Grammar lessons are about children seeing how grammar is authentically used by writers and being invited to try it for themselves. Grammar lessons like this are essential for showing children the hows of writing. Punctuation and grammar use is a skill to be developed, not simply content to be taught. – Young & Ferguson 2020
Writers are passionate about people understanding what it is they want to say, and they use grammatical devices to help them. Ultimately, grammar helps us say what we truly mean and for our writing to be read how we intended.
Children enjoy learning about grammar when they find out how it can serve them as a writer. That’s why we teach grammar functionally. We know that formal grammar teaching has a negative effect on children’s writing (Young & Ferguson 2021). However, meaning-based grammar teaching, including sentence combining, is far more promising. That’s what this book is about – teaching grammar in such a way that children see how it helps them share their meaning with others. A bonus of course is that it also serves children very well in national assessments like the current SPAG test (Young & Ferguson 2020).
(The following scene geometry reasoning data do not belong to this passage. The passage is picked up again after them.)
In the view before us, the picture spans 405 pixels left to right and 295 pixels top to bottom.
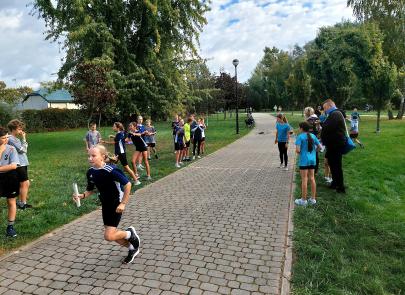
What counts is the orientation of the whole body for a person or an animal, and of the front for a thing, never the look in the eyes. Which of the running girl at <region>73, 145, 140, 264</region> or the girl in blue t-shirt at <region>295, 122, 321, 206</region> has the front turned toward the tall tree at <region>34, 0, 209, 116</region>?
the girl in blue t-shirt

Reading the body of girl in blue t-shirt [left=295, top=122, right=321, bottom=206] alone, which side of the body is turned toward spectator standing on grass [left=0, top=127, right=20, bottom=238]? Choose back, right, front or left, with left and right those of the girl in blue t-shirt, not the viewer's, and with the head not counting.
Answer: left

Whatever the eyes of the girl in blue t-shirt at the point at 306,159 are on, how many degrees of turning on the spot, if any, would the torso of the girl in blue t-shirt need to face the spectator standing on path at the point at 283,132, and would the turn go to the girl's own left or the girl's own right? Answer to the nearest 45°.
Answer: approximately 45° to the girl's own right

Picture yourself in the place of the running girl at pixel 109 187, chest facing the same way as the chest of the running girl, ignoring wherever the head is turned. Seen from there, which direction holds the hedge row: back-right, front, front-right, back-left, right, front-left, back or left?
back-right

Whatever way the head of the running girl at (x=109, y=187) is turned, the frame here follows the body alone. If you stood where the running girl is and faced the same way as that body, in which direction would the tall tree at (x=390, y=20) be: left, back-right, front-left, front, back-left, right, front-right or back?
back

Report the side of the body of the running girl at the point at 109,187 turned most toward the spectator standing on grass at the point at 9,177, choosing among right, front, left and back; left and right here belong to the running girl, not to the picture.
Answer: right

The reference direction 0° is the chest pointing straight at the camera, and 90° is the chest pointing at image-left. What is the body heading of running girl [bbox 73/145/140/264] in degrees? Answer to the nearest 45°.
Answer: approximately 45°

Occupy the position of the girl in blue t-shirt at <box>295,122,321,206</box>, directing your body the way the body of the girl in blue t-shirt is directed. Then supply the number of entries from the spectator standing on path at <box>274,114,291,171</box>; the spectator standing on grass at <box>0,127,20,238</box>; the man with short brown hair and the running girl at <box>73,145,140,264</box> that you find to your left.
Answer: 2

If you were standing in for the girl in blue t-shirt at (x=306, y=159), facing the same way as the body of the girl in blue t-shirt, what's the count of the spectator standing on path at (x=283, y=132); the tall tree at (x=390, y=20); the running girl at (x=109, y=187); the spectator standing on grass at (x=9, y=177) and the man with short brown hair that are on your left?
2

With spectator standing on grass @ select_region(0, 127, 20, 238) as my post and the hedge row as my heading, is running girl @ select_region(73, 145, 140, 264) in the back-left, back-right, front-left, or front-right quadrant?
back-right

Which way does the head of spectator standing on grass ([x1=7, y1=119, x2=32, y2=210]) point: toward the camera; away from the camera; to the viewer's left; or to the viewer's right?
to the viewer's right

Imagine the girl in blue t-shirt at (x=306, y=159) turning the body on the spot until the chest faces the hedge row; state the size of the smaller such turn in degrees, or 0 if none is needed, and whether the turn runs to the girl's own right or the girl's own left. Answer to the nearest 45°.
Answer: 0° — they already face it

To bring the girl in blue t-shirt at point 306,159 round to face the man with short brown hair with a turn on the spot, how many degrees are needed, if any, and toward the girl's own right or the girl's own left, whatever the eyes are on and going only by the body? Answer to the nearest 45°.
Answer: approximately 90° to the girl's own right

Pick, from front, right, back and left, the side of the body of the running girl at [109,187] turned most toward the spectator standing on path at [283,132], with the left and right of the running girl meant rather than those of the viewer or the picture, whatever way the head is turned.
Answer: back

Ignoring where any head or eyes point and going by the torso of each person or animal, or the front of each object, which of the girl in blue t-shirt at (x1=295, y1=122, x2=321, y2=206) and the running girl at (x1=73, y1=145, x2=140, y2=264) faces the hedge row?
the girl in blue t-shirt

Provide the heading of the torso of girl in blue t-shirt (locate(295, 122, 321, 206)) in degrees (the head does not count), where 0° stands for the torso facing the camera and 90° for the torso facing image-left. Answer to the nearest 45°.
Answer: approximately 135°

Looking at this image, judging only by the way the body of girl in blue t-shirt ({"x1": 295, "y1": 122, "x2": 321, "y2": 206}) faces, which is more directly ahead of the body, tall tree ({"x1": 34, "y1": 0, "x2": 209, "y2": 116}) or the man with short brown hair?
the tall tree
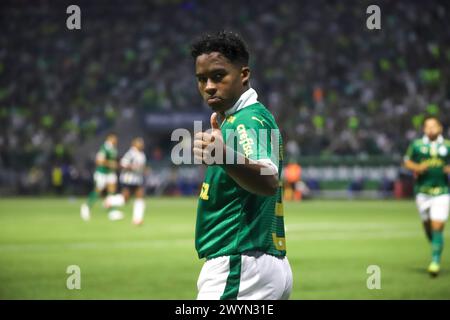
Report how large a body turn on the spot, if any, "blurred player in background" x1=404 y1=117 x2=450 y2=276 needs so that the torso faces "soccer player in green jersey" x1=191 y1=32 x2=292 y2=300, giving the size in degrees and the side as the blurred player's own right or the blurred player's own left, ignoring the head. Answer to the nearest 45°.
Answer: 0° — they already face them

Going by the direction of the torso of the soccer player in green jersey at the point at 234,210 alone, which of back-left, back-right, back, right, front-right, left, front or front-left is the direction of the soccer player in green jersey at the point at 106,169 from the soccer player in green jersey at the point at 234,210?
right

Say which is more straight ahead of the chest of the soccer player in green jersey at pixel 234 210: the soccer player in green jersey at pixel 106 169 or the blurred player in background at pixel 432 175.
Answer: the soccer player in green jersey

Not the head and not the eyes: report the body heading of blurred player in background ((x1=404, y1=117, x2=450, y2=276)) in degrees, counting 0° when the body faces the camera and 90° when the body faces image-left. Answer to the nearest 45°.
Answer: approximately 0°

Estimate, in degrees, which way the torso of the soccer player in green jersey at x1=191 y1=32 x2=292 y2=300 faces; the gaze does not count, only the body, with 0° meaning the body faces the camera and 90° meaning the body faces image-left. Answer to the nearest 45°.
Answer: approximately 90°

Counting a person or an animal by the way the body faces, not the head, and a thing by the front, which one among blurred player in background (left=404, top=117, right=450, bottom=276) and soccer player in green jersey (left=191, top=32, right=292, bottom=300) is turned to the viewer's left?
the soccer player in green jersey
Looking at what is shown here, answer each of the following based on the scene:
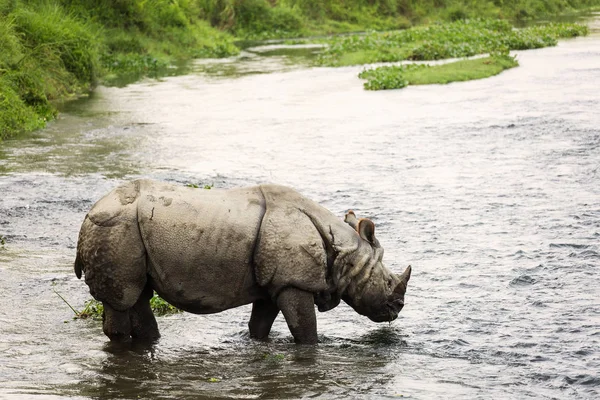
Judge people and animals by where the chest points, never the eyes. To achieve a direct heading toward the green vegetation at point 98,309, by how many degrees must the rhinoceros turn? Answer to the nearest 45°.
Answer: approximately 135° to its left

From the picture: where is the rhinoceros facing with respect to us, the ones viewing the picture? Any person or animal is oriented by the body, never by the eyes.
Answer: facing to the right of the viewer
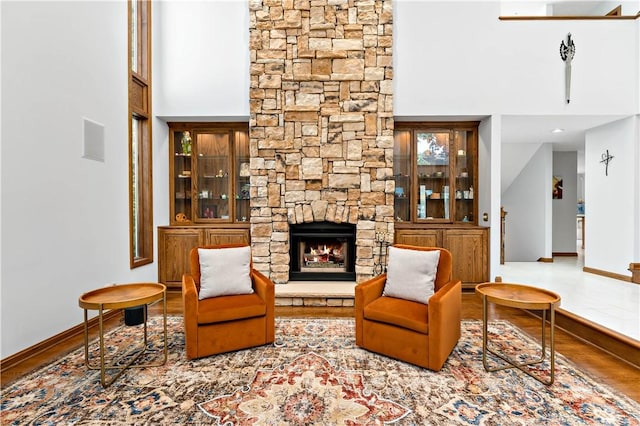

If we boil down our approach to teaching grammar, it is as simple as:
Teach -> Invite
- Teach. Provide explicit and direct instruction to your class on an aspect of grammar you feel they need a better understanding of.
- Invite. Invite children to try it out during that day’s writing time.
Why are they mini-lessons?
There are three fundamental things young apprentice writers need every day. Firstly, they need to receive some high-quality teaching. Secondly, they need an immediate and sustained opportunity to write meaningfully. Finally, they need time to read, share and then discuss how their writing is going (Young & Ferguson 2021). That’s why we recommend you follow this kind of consistent routine:
Mini-lesson -> Writing time -> Class sharing
Six top tips for teachers
- Have a ‘let’s see what this does’ and not a right/wrong attitude towards grammar teaching.
- Consider your instruction to be like giving children ‘tips, tricks and secrets’ of the writer’s craft.
- Don’t plan your lessons too far ahead. Be responsive and teach the things you see children need instruction in most.
- Repeat lessons if you need to.
- Encourage children to have a ‘trying things out page’ next to their drafting page. This way they can experiment with grammar and other literary techniques away from their developing draft. If they like what they’ve trialled, they can then add this to their developing composition.
- You know you’ve taught a good mini-lesson if, at the end, you can say: give it a try during today’s writing time. (Young & Ferguson 2020)
Navigating the book
Grammar is style – Patty McGee
The English National Curriculum’s programme of study for writing isn’t very well organised. At times, you get the impression that certain grammatical features and other devices have been plucked from the air and arbitrarily placed into certain year groups without rationale. This is a shame because, as we have described earlier, grammar is useful, and children find it interesting when they see it as enhancing their ability to write meaningful and successful texts. With this in mind, we have organised our grammar mini-lessons in such a way that they reflect what children are trying to achieve in their writing. This allows teachers to ask: what is it my class actually needs instruction in?
Our categories include: Cohesion, Word Choices, Elaboration, Voice, Rhythm & Intonation, and finally Conventions.
Grammatical features allow us to elaborate or add detail. They ensure that focus and ‘readability’ are maintained through the use of cohesive devices. Grammar can enhance our ability to write with the right voice, including with degrees of authority. Writers think about the rhythm and intonation they want their writing to be read with. They also carefully consider their word choices. Finally, writers try to adhere to the conventions that their readers have come to expect.
Children’s journey from early mark-making to writing starts with composing sentences and choosing and writing words others will be able to read and understand. This is why our diagram begins with Cohesion and Word Choices. Once children are writing short, simple and cohesive pieces fluently, they begin to focus on how they can Elaborate on their ideas, the Voice in which they speak to their readers, and the Rhythm & Intonation they want their ideas to be read with. Incidentally, as their ability to write more detailed texts develops, so their need to return to lessons on Cohesion and Word Choices becomes important again. And so their journey goes on. Conventions come last in our diagram. This isn’t because we don’t see conventions as essential to the development of the young writer, but because children are more willing to focus on them when they feel they are crafting something to be proud of and which they want to share publicly.
We believe orientating your grammar teaching to what your class is wanting (or struggling) to achieve is far healthier and more effective than simply following the chronology of the curriculum. For example, we hope that teachers will turn to our pages on Elaboration if they notice that their class lacks the ability to write with necessary detail. We want you to turn to our lessons on Word Choices if you feel children could benefit from giving more attention to their use of vocabulary. And we want you to teach mini-lessons about Conventions if the children’s writing needs to stand up and be taken seriously by their readers.